1. Using the Iris data - same data as we saw at the end of lecture:
   
- Fit a DecisionTreeClassifier to the training data.
- Evaluate accuracy on the testing data.
- Explore the effect of tree depth.
- Visualize the tree (limit depth if needed).
- Investigate feature importance:
    - Which features are most important for classification?
    - Does pruning or limiting depth change feature importance?
      
Hint:
*cls_tree.feature_importances_ gives the importance of each feature after fitting.*

Some things to consider:
- How  does pruning or limiting tree depth affects train/test error?
- How does feature importance changes with pruning or depth constraints.
- What are the trade-offs between overfitting and underfitting.
- Visualization of tree structure for insight.

**Optional:**
- For the classification tree, reduce to two features and plot decision boundaries.
- For the regression tree, plot predictions for a single feature to see the behavior.
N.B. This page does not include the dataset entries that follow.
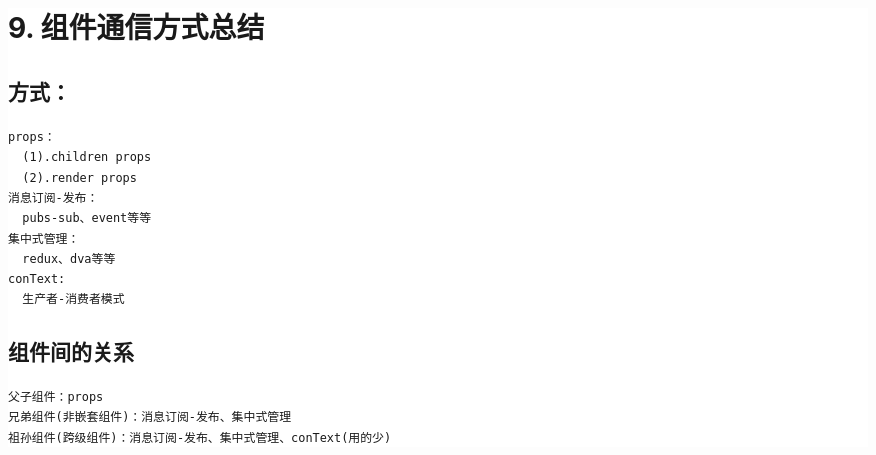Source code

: # 9. 组件通信方式总结
## 方式：
    props：
      (1).children props
      (2).render props
    消息订阅-发布：
      pubs-sub、event等等
    集中式管理：
      redux、dva等等
    conText:
      生产者-消费者模式

## 组件间的关系
    父子组件：props
    兄弟组件(非嵌套组件)：消息订阅-发布、集中式管理
    祖孙组件(跨级组件)：消息订阅-发布、集中式管理、conText(用的少)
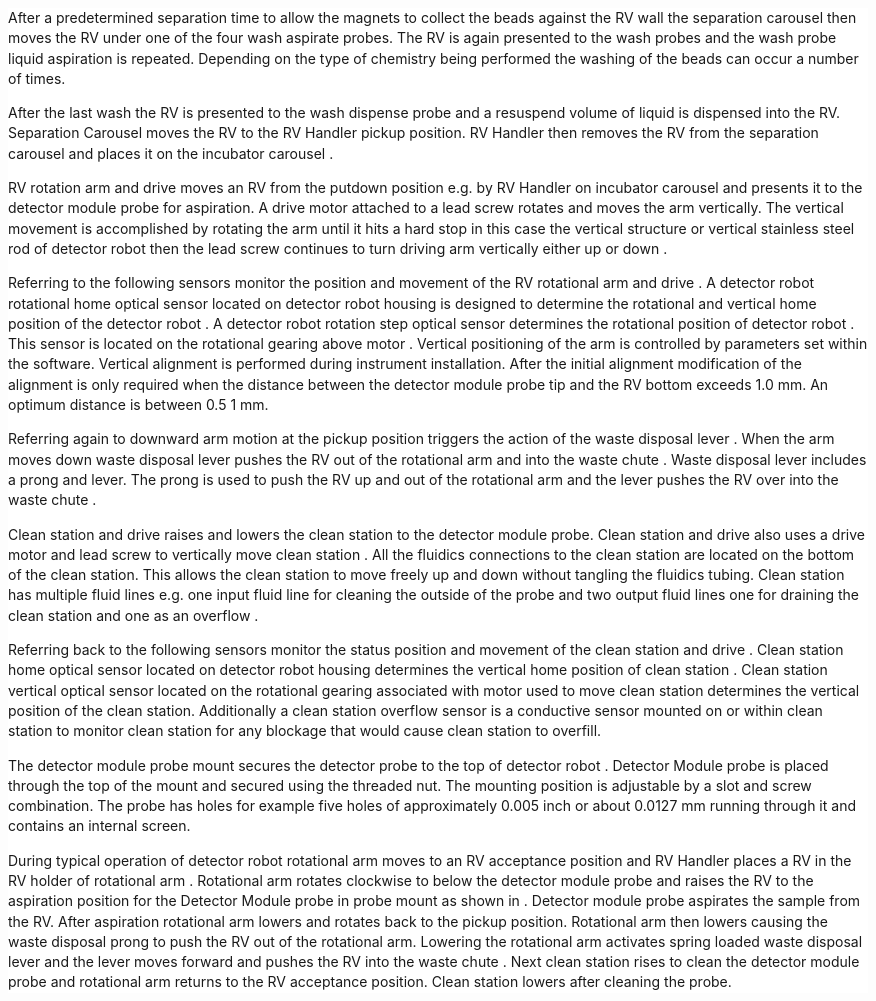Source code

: After a predetermined separation time to allow the magnets to collect the beads against the RV wall the separation carousel then moves the RV under one of the four wash aspirate probes. The RV is again presented to the wash probes and the wash probe liquid aspiration is repeated. Depending on the type of chemistry being performed the washing of the beads can occur a number of times.

After the last wash the RV is presented to the wash dispense probe and a resuspend volume of liquid is dispensed into the RV. Separation Carousel moves the RV to the RV Handler pickup position. RV Handler then removes the RV from the separation carousel and places it on the incubator carousel .

RV rotation arm and drive moves an RV from the putdown position e.g. by RV Handler on incubator carousel and presents it to the detector module probe for aspiration. A drive motor attached to a lead screw rotates and moves the arm vertically. The vertical movement is accomplished by rotating the arm until it hits a hard stop in this case the vertical structure or vertical stainless steel rod of detector robot then the lead screw continues to turn driving arm vertically either up or down .

Referring to the following sensors monitor the position and movement of the RV rotational arm and drive . A detector robot rotational home optical sensor located on detector robot housing is designed to determine the rotational and vertical home position of the detector robot . A detector robot rotation step optical sensor determines the rotational position of detector robot . This sensor is located on the rotational gearing above motor . Vertical positioning of the arm is controlled by parameters set within the software. Vertical alignment is performed during instrument installation. After the initial alignment modification of the alignment is only required when the distance between the detector module probe tip and the RV bottom exceeds 1.0 mm. An optimum distance is between 0.5 1 mm.

Referring again to downward arm motion at the pickup position triggers the action of the waste disposal lever . When the arm moves down waste disposal lever pushes the RV out of the rotational arm and into the waste chute . Waste disposal lever includes a prong and lever. The prong is used to push the RV up and out of the rotational arm and the lever pushes the RV over into the waste chute .

Clean station and drive raises and lowers the clean station to the detector module probe. Clean station and drive also uses a drive motor and lead screw to vertically move clean station . All the fluidics connections to the clean station are located on the bottom of the clean station. This allows the clean station to move freely up and down without tangling the fluidics tubing. Clean station has multiple fluid lines e.g. one input fluid line for cleaning the outside of the probe and two output fluid lines one for draining the clean station and one as an overflow .

Referring back to the following sensors monitor the status position and movement of the clean station and drive . Clean station home optical sensor located on detector robot housing determines the vertical home position of clean station . Clean station vertical optical sensor located on the rotational gearing associated with motor used to move clean station determines the vertical position of the clean station. Additionally a clean station overflow sensor is a conductive sensor mounted on or within clean station to monitor clean station for any blockage that would cause clean station to overfill.

The detector module probe mount secures the detector probe to the top of detector robot . Detector Module probe is placed through the top of the mount and secured using the threaded nut. The mounting position is adjustable by a slot and screw combination. The probe has holes for example five holes of approximately 0.005 inch or about 0.0127 mm running through it and contains an internal screen.

During typical operation of detector robot rotational arm moves to an RV acceptance position and RV Handler places a RV in the RV holder of rotational arm . Rotational arm rotates clockwise to below the detector module probe and raises the RV to the aspiration position for the Detector Module probe in probe mount as shown in . Detector module probe aspirates the sample from the RV. After aspiration rotational arm lowers and rotates back to the pickup position. Rotational arm then lowers causing the waste disposal prong to push the RV out of the rotational arm. Lowering the rotational arm activates spring loaded waste disposal lever and the lever moves forward and pushes the RV into the waste chute . Next clean station rises to clean the detector module probe and rotational arm returns to the RV acceptance position. Clean station lowers after cleaning the probe.
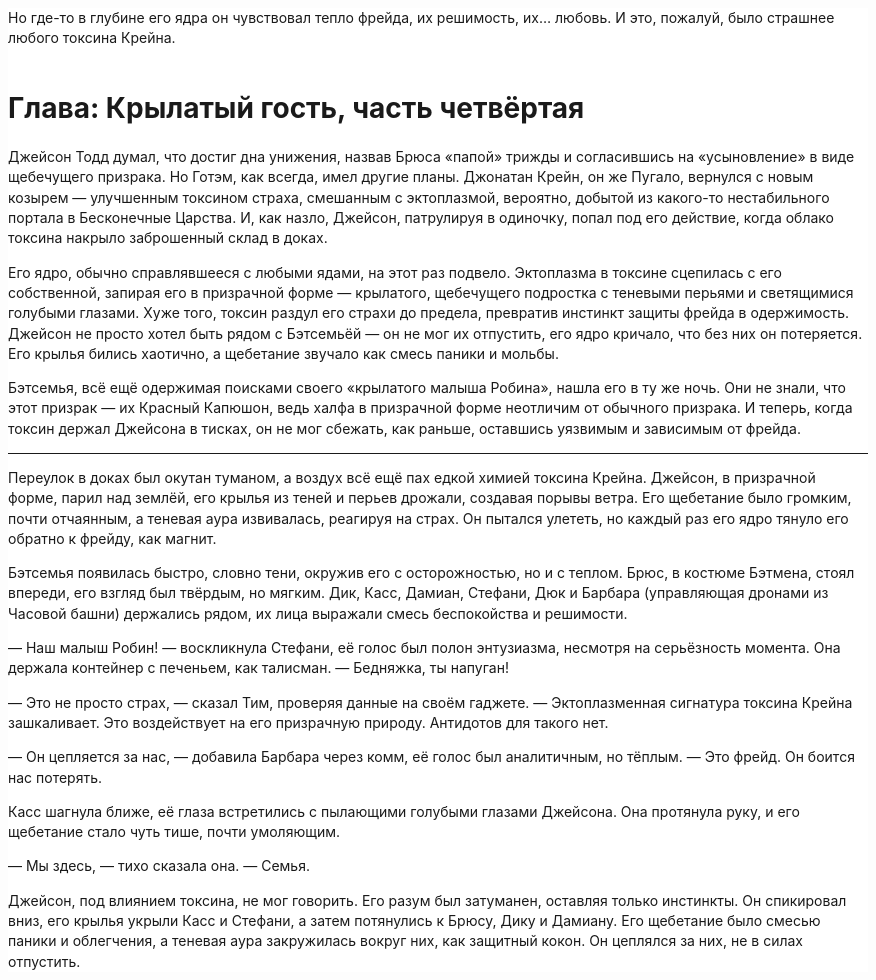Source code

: Но где-то в глубине его ядра он чувствовал тепло фрейда, их решимость, их… любовь. И это, пожалуй, было страшнее любого токсина Крейна.



# Глава: Крылатый гость, часть четвёртая

Джейсон Тодд думал, что достиг дна унижения, назвав Брюса «папой» трижды и согласившись на «усыновление» в виде щебечущего призрака. Но Готэм, как всегда, имел другие планы. Джонатан Крейн, он же Пугало, вернулся с новым козырем — улучшенным токсином страха, смешанным с эктоплазмой, вероятно, добытой из какого-то нестабильного портала в Бесконечные Царства. И, как назло, Джейсон, патрулируя в одиночку, попал под его действие, когда облако токсина накрыло заброшенный склад в доках.

Его ядро, обычно справлявшееся с любыми ядами, на этот раз подвело. Эктоплазма в токсине сцепилась с его собственной, запирая его в призрачной форме — крылатого, щебечущего подростка с теневыми перьями и светящимися голубыми глазами. Хуже того, токсин раздул его страхи до предела, превратив инстинкт защиты фрейда в одержимость. Джейсон не просто хотел быть рядом с Бэтсемьёй — он не мог их отпустить, его ядро кричало, что без них он потеряется. Его крылья бились хаотично, а щебетание звучало как смесь паники и мольбы.

Бэтсемья, всё ещё одержимая поисками своего «крылатого малыша Робина», нашла его в ту же ночь. Они не знали, что этот призрак — их Красный Капюшон, ведь халфа в призрачной форме неотличим от обычного призрака. И теперь, когда токсин держал Джейсона в тисках, он не мог сбежать, как раньше, оставшись уязвимым и зависимым от фрейда.

---

Переулок в доках был окутан туманом, а воздух всё ещё пах едкой химией токсина Крейна. Джейсон, в призрачной форме, парил над землёй, его крылья из теней и перьев дрожали, создавая порывы ветра. Его щебетание было громким, почти отчаянным, а теневая аура извивалась, реагируя на страх. Он пытался улететь, но каждый раз его ядро тянуло его обратно к фрейду, как магнит.

Бэтсемья появилась быстро, словно тени, окружив его с осторожностью, но и с теплом. Брюс, в костюме Бэтмена, стоял впереди, его взгляд был твёрдым, но мягким. Дик, Касс, Дамиан, Стефани, Дюк и Барбара (управляющая дронами из Часовой башни) держались рядом, их лица выражали смесь беспокойства и решимости.

— Наш малыш Робин! — воскликнула Стефани, её голос был полон энтузиазма, несмотря на серьёзность момента. Она держала контейнер с печеньем, как талисман. — Бедняжка, ты напуган!

— Это не просто страх, — сказал Тим, проверяя данные на своём гаджете. — Эктоплазменная сигнатура токсина Крейна зашкаливает. Это воздействует на его призрачную природу. Антидотов для такого нет.

— Он цепляется за нас, — добавила Барбара через комм, её голос был аналитичным, но тёплым. — Это фрейд. Он боится нас потерять.

Касс шагнула ближе, её глаза встретились с пылающими голубыми глазами Джейсона. Она протянула руку, и его щебетание стало чуть тише, почти умоляющим.

— Мы здесь, — тихо сказала она. — Семья.

Джейсон, под влиянием токсина, не мог говорить. Его разум был затуманен, оставляя только инстинкты. Он спикировал вниз, его крылья укрыли Касс и Стефани, а затем потянулись к Брюсу, Дику и Дамиану. Его щебетание было смесью паники и облегчения, а теневая аура закружилась вокруг них, как защитный кокон. Он цеплялся за них, не в силах отпустить.
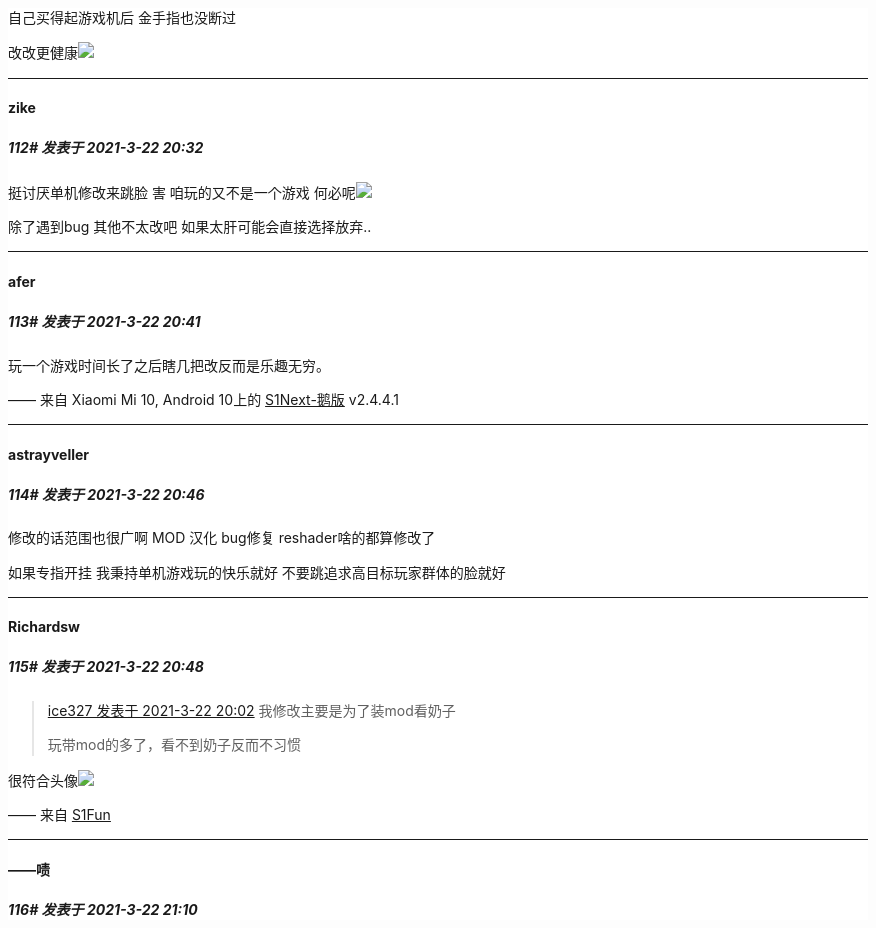 
自己买得起游戏机后 金手指也没断过


改改更健康<img src="https://static.saraba1st.com/image/smiley/face2017/009.gif" referrerpolicy="no-referrer">


*****

####  zike  
##### 112#       发表于 2021-3-22 20:32


挺讨厌单机修改来跳脸 害 咱玩的又不是一个游戏 何必呢<img src="https://static.saraba1st.com/image/smiley/face2017/001.png" referrerpolicy="no-referrer">

除了遇到bug 其他不太改吧 如果太肝可能会直接选择放弃.. 


*****

####  afer  
##### 113#       发表于 2021-3-22 20:41


玩一个游戏时间长了之后瞎几把改反而是乐趣无穷。

—— 来自 Xiaomi Mi 10, Android 10上的 [S1Next-鹅版](https://github.com/ykrank/S1-Next/releases) v2.4.4.1


*****

####  astrayveller  
##### 114#       发表于 2021-3-22 20:46


修改的话范围也很广啊 MOD 汉化 bug修复 reshader啥的都算修改了

如果专指开挂 我秉持单机游戏玩的快乐就好 不要跳追求高目标玩家群体的脸就好


*****

####  Richardsw  
##### 115#       发表于 2021-3-22 20:48


<blockquote><a href="httphttps://bbs.saraba1st.com/2b/forum.php?mod=redirect&amp;goto=findpost&amp;pid=50702779&amp;ptid=1994326" target="_blank">ice327 发表于 2021-3-22 20:02</a>
我修改主要是为了装mod看奶子

玩带mod的多了，看不到奶子反而不习惯</blockquote>
很符合头像<img src="https://static.saraba1st.com/image/smiley/face2017/045.png" referrerpolicy="no-referrer">

—— 来自 [S1Fun](https://s1fun.koalcat.com)


*****

####  ——啧  
##### 116#       发表于 2021-3-22 21:10
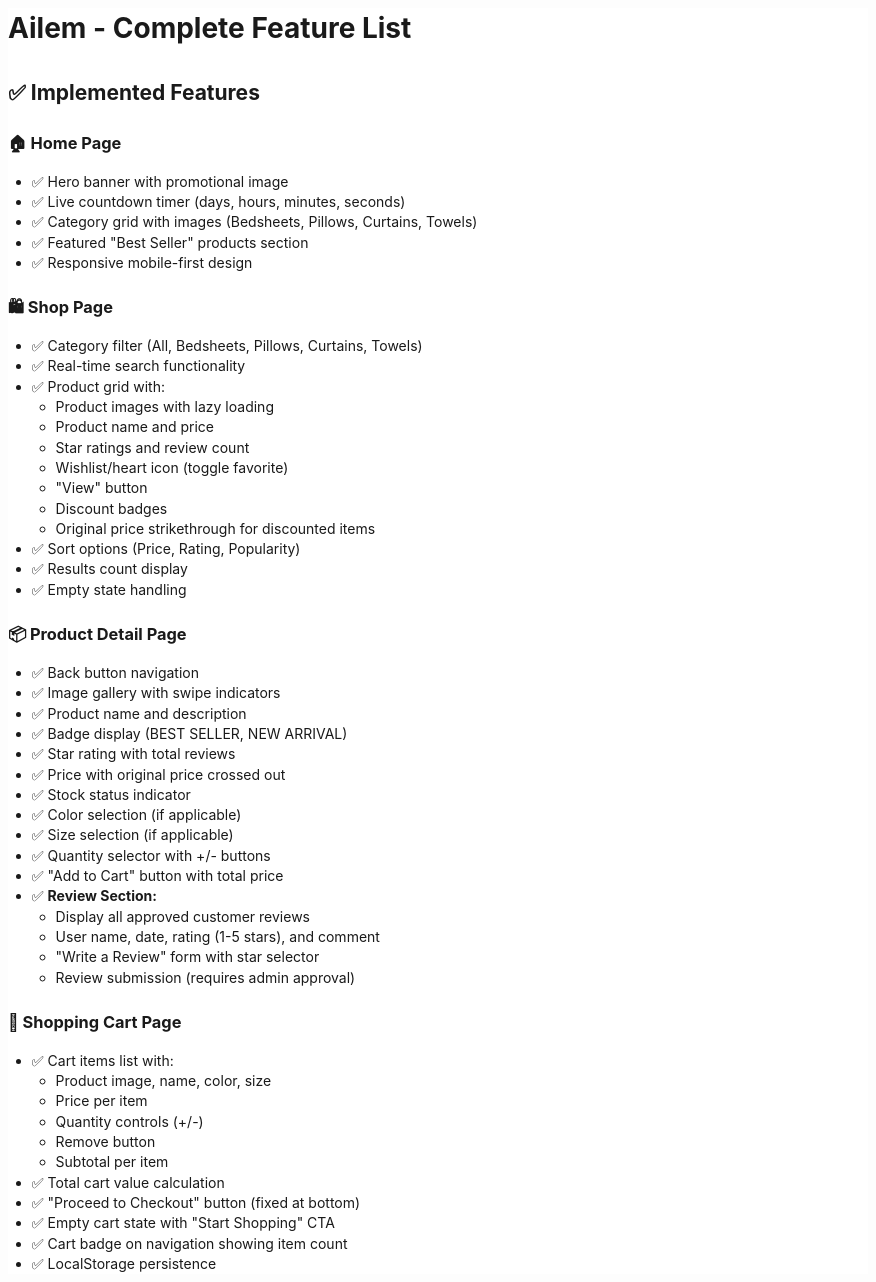 # Ailem - Complete Feature List

## ✅ Implemented Features

### 🏠 Home Page
- ✅ Hero banner with promotional image
- ✅ Live countdown timer (days, hours, minutes, seconds)
- ✅ Category grid with images (Bedsheets, Pillows, Curtains, Towels)
- ✅ Featured "Best Seller" products section
- ✅ Responsive mobile-first design

### 🛍️ Shop Page
- ✅ Category filter (All, Bedsheets, Pillows, Curtains, Towels)
- ✅ Real-time search functionality
- ✅ Product grid with:
  - Product images with lazy loading
  - Product name and price
  - Star ratings and review count
  - Wishlist/heart icon (toggle favorite)
  - "View" button
  - Discount badges
  - Original price strikethrough for discounted items
- ✅ Sort options (Price, Rating, Popularity)
- ✅ Results count display
- ✅ Empty state handling

### 📦 Product Detail Page
- ✅ Back button navigation
- ✅ Image gallery with swipe indicators
- ✅ Product name and description
- ✅ Badge display (BEST SELLER, NEW ARRIVAL)
- ✅ Star rating with total reviews
- ✅ Price with original price crossed out
- ✅ Stock status indicator
- ✅ Color selection (if applicable)
- ✅ Size selection (if applicable)
- ✅ Quantity selector with +/- buttons
- ✅ "Add to Cart" button with total price
- ✅ **Review Section:**
  - Display all approved customer reviews
  - User name, date, rating (1-5 stars), and comment
  - "Write a Review" form with star selector
  - Review submission (requires admin approval)

### 🛒 Shopping Cart Page
- ✅ Cart items list with:
  - Product image, name, color, size
  - Price per item
  - Quantity controls (+/-)
  - Remove button
  - Subtotal per item
- ✅ Total cart value calculation
- ✅ "Proceed to Checkout" button (fixed at bottom)
- ✅ Empty cart state with "Start Shopping" CTA
- ✅ Cart badge on navigation showing item count
- ✅ LocalStorage persistence
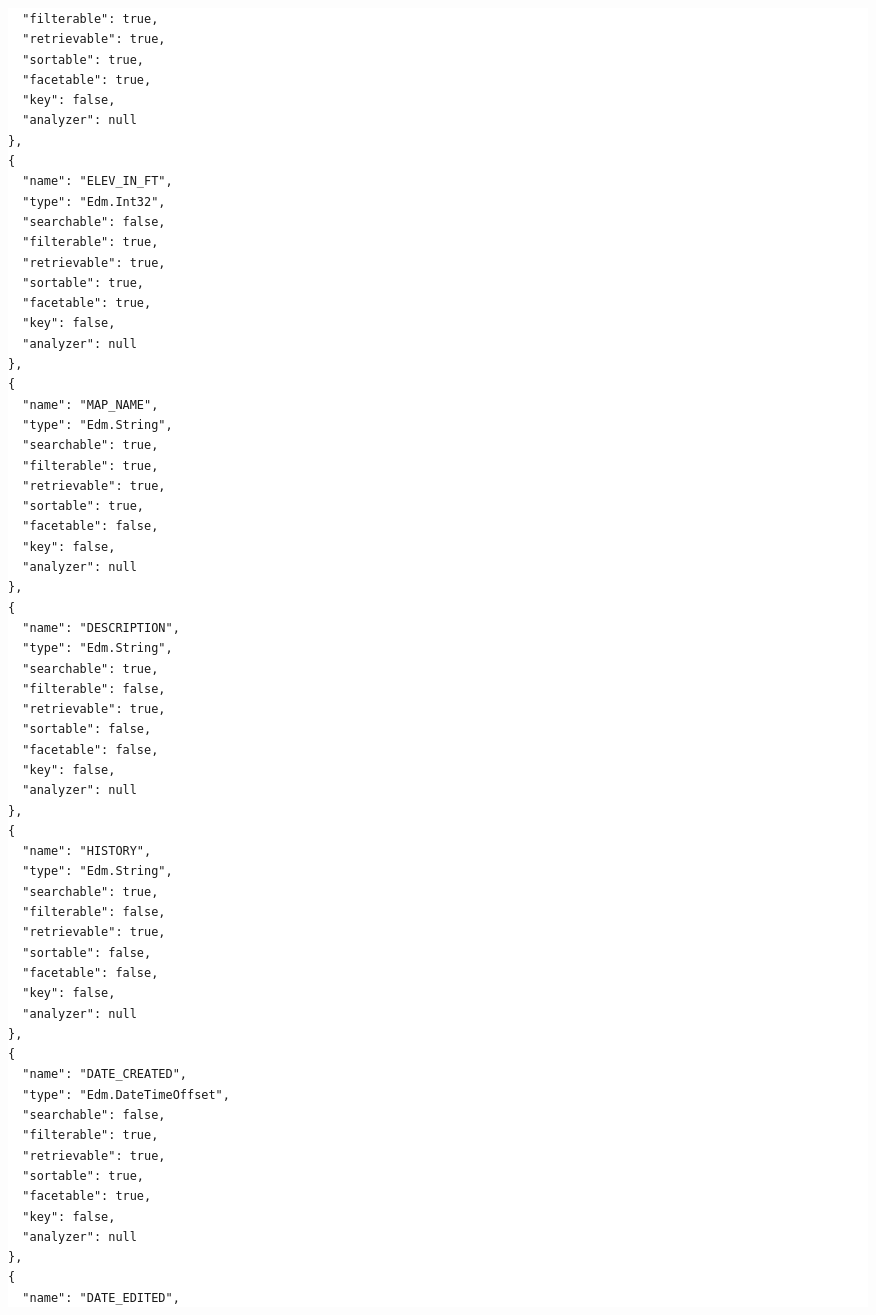      "filterable": true,
      "retrievable": true,
      "sortable": true,
      "facetable": true,
      "key": false,
      "analyzer": null
    },
    {
      "name": "ELEV_IN_FT",
      "type": "Edm.Int32",
      "searchable": false,
      "filterable": true,
      "retrievable": true,
      "sortable": true,
      "facetable": true,
      "key": false,
      "analyzer": null
    },
    {
      "name": "MAP_NAME",
      "type": "Edm.String",
      "searchable": true,
      "filterable": true,
      "retrievable": true,
      "sortable": true,
      "facetable": false,
      "key": false,
      "analyzer": null
    },
    {
      "name": "DESCRIPTION",
      "type": "Edm.String",
      "searchable": true,
      "filterable": false,
      "retrievable": true,
      "sortable": false,
      "facetable": false,
      "key": false,
      "analyzer": null
    },
    {
      "name": "HISTORY",
      "type": "Edm.String",
      "searchable": true,
      "filterable": false,
      "retrievable": true,
      "sortable": false,
      "facetable": false,
      "key": false,
      "analyzer": null
    },
    {
      "name": "DATE_CREATED",
      "type": "Edm.DateTimeOffset",
      "searchable": false,
      "filterable": true,
      "retrievable": true,
      "sortable": true,
      "facetable": true,
      "key": false,
      "analyzer": null
    },
    {
      "name": "DATE_EDITED",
Please write up your conclusions.

## Part 2: California Housing Data

### Import the Data

In [None]:
housing = fetch_california_housing()
X_reg, y_reg = housing.data, housing.target
feature_names_reg = housing.feature_names

df_housing = pd.DataFrame(X_reg,columns=feature_names_reg)
df_housing['Price'] = y_reg
df_housing

2. Using the California Housing data:

- Fit a DecisionTreeRegressor to the training data.
- Evaluate train and test MSE.
- Explore pruning using cost-complexity pruning.
- Visualize the tree (limit depth if needed).
- Investigate feature importance:
    - Which features are most important for splitting?
    - How does pruning affect feature importance?

Hint:
*reg_tree.feature_importances_ gives the importance of each feature after fitting.*

Some things to consider:
- How  does pruning or limiting tree depth affects train/test error?
- How does feature importance changes with pruning or depth constraints.
- What are the trade-offs between overfitting and underfitting.
- Visualization of tree structure for insight.

**Optional:**
- For the classification tree, reduce to two features and plot decision boundaries.
- For the regression tree, plot predictions for a single feature to see the behavior.

Please write up your conclusions.

In [4]:
# from sklearn.model_selection import GridSearchCV
# hyperparameter tuning